• _Task item A_: In the terms on domains and access codes, list each action on a domain that clause 11.6 says the customer will cooperate with.
• _Task item B_: From the terms on domains and access codes, write out the text starting at the words "For these contracts" and stopping after the words "and the customer.".
• _Task item C_: Continue the terms on domains and access codes from the point where they stop.

Document passage below:

11.1. If inter.net is assigned by the customer according to the application form or the service specification for the registration and hosting of a certain domain, Inter.net acts on behalf and by order of the customer towards the respective responsible registration authority and administrative office. All contracts concluded for registration are exclusively signed between the customer and the respective responsible registration and administrative office. On each domain a particular contract is concluded between the customer and the respective responsible registration and administrative office.

For these contracts the GTC and otherwise provided regulations of the respective responsible registration and administrative office are valid. The contractual relationship between the customer and the respective registration and administrative office will remain unaffected from the termination of the contract between Inter.net and the customer.


11.2. During the term of the contract between Inter.net and the customer all costs for registration and hosting are covered by the fee as agreed with Inter.net.

11.3. Inter.net does not guarantee that a domain name requested by the customer may be registered as a domain. There is no entitlement to a particular domain. A verification on the legal admissibility of the domain is neither owed or done by Inter.net nor by the respective responsible registration and administrative office.

11.4. If a domain is registered for the customer, website or e-mail access will be provided under this domain on request of the customer. Para. 8 and para. 9 of these terms are valid accordingly.

11.5. If Inter.net offers to the customer the possibility to continue an already registered domain with another provider on the name of the customer, all costs arising from the take-over of the domain to Inter.net from the other provider are borne by the customer. Conversely upon written request from the customer Inter.net will for free release a domain requested on behalf and by order of the customer for the purpose of continuation with another provider if the due fees are paid in full.

11.6. The customer will cooperate at take-over, registration, change or deletion of a domain within the requested scope and will give all necessary statements.

12. Access Codes

12.1. As far as the customer requires access codes or dialin codes for the use of services provided by Inter.net, these will be sent to the customer electronically or by mail. Inter.net indicates that the security of a shipment, whether electronically or by mail, is not guaranteed.

12.2. Access codes or dialin codes are any combinations of letters, numbers or character strings like PIN or passwords which are necessary to exclude the use of the services of Inter.net by unauthorized third parties.

12.3. Access codes may not be passed on to third parties. The customer has to protect all access codes for the use of the services provided by Inter.net against unauthorized third parties. For safety reasons the access codes must be changed by the customer in regular intervals. The change can be made by the customer online via the Internet portal of Inter.net at any time.

End of Document passage.
Source information below:

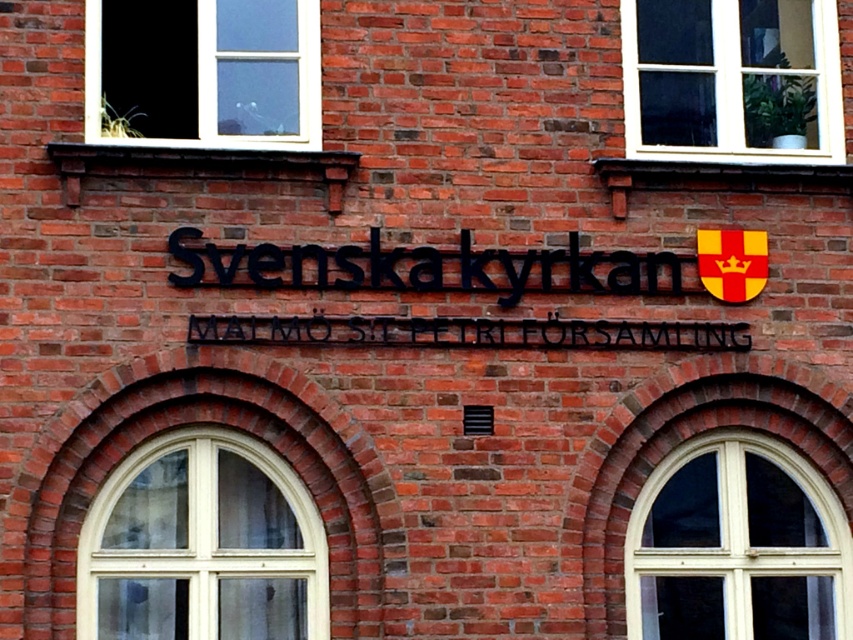
From the picture: What is the spatial relationship between the white wooden window at lower right and the black metal sign at center?

The white wooden window at lower right is located to the right of the black metal sign at center.

In the scene shown: You are an architect designing a new building and want to ensure that the windows match the traditional style of the building shown. Which window should you choose between the white wood window at lower left and the white plastic window at upper right?

The white wood window at lower left is taller than the white plastic window at upper right, so it better matches the traditional style of the building.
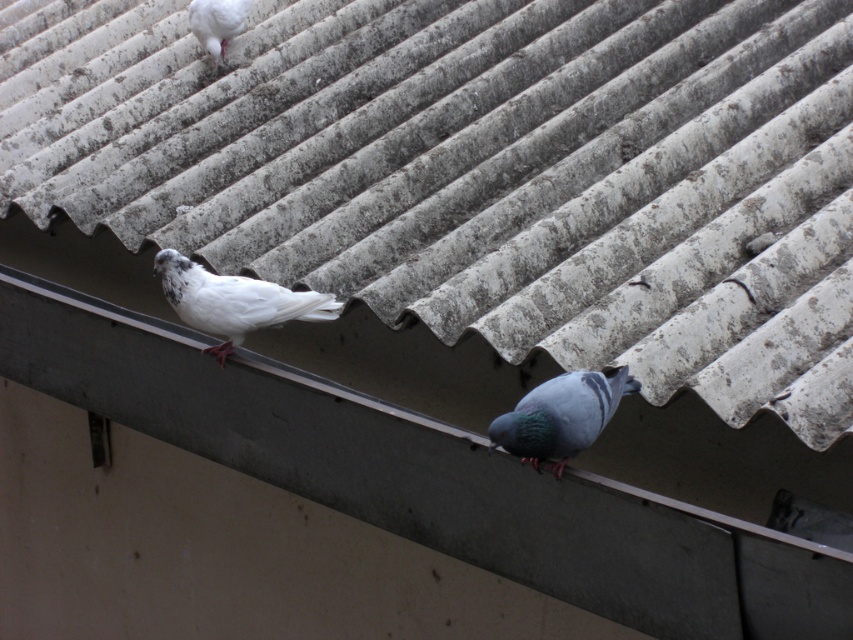
Can you confirm if white matte bird at center is thinner than shiny blue pigeon at center?

In fact, white matte bird at center might be wider than shiny blue pigeon at center.

Can you confirm if white matte bird at center is positioned above shiny blue pigeon at center?

Correct, white matte bird at center is located above shiny blue pigeon at center.

Who is more forward, (x=263, y=282) or (x=608, y=417)?

Positioned in front is point (x=608, y=417).

Image resolution: width=853 pixels, height=640 pixels. In order to click on white matte bird at center in this screenshot , I will do `click(233, 301)`.

Describe the element at coordinates (561, 416) in the screenshot. The image size is (853, 640). I see `shiny blue pigeon at center` at that location.

Is shiny blue pigeon at center positioned behind white matte pigeon at upper left?

No, shiny blue pigeon at center is in front of white matte pigeon at upper left.

Is point (556, 442) positioned in front of point (212, 8)?

That is True.

Find the location of a particular element. The width and height of the screenshot is (853, 640). shiny blue pigeon at center is located at coordinates (561, 416).

Does white corrugated metal at upper center have a greater width compared to white matte bird at center?

Yes.

What are the coordinates of `white corrugated metal at upper center` in the screenshot? It's located at (480, 172).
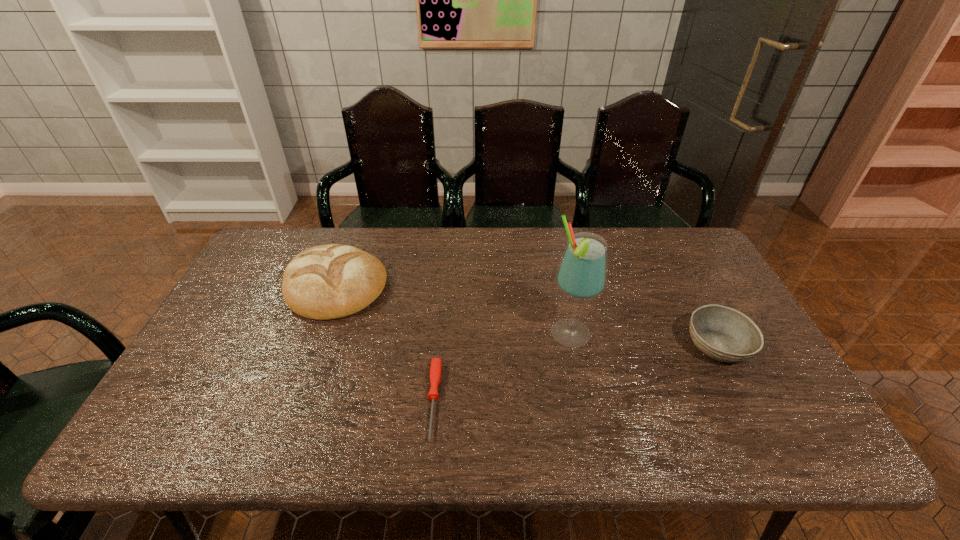
Where is `vacant area at the near right corner`? This screenshot has width=960, height=540. vacant area at the near right corner is located at coordinates [x=800, y=443].

This screenshot has height=540, width=960. What are the coordinates of `vacant space that is in between the tallest object and the leftmost object` in the screenshot? It's located at (453, 310).

Find the location of `free space between the second object from left to right and the bowl`. free space between the second object from left to right and the bowl is located at coordinates (576, 373).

End of Source information.

• _Response A_: take-over, registration, change, deletion

• _Response B_:
For these contracts the GTC and otherwise provided regulations of the respective responsible registration and administrative office are valid. The contractual relationship between the customer and the respective registration and administrative office will remain unaffected from the termination of the contract between Inter.net and the customer.

• _Response C_:
12.4. If there are concerns that third parties have gained unauthorized knowledge of access code, the customer has to inform Inter.net immediately and needs to arrange for a change of these access codes. The costs for the blocking or the changes of access codes will be charged to the customer unless Inter.net is responsible for the necessity of the blocking or change. Unless otherwise agreed, Inter.net is charging an amount of EUR 25.00 net in each case.

12.5. The repeated entry of an incorrect access code can lead to a blocking of the services of Inter.net this access code is valid for.

12.6. Damages that are resulting from the fact that the customer infringes his obligation to carefully keeping safe his access codes are to be borne by the customer.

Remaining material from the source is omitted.